■ Task details
Of the lines listed below, return exactly those that run from the line containing "- ค่าใช้จ่ายในการ monitoring และ maintenance" through the line containing "5. **สร้าง Documentation** ที่ชัดเจนสำหรับทีม", both included.
[[ Excerpted records, beginning ]]
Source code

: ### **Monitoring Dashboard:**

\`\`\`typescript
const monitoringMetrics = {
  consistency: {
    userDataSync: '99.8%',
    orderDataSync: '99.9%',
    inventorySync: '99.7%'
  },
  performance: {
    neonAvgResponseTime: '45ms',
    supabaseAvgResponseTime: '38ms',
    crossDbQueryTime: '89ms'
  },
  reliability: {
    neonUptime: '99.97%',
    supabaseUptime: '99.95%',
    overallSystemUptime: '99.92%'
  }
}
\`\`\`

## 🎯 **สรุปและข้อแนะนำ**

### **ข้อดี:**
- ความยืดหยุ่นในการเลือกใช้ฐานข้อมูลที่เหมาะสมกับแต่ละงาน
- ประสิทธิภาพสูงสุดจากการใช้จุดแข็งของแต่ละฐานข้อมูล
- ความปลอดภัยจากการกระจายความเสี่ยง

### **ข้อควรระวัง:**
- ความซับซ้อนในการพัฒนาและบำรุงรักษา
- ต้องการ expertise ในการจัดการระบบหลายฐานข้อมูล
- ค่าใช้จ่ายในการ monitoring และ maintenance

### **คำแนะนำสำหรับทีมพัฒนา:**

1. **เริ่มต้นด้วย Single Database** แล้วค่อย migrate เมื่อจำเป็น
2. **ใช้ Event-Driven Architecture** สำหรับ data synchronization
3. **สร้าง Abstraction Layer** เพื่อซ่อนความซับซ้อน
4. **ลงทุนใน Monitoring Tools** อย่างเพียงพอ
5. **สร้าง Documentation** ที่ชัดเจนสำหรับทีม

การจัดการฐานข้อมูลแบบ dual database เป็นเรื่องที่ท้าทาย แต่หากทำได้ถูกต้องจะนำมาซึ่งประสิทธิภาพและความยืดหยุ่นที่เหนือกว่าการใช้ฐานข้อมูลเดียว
[[ Excerpted records, end ]]
■ Expected answer
- ค่าใช้จ่ายในการ monitoring และ maintenance

### **คำแนะนำสำหรับทีมพัฒนา:**

1. **เริ่มต้นด้วย Single Database** แล้วค่อย migrate เมื่อจำเป็น
2. **ใช้ Event-Driven Architecture** สำหรับ data synchronization
3. **สร้าง Abstraction Layer** เพื่อซ่อนความซับซ้อน
4. **ลงทุนใน Monitoring Tools** อย่างเพียงพอ
5. **สร้าง Documentation** ที่ชัดเจนสำหรับทีม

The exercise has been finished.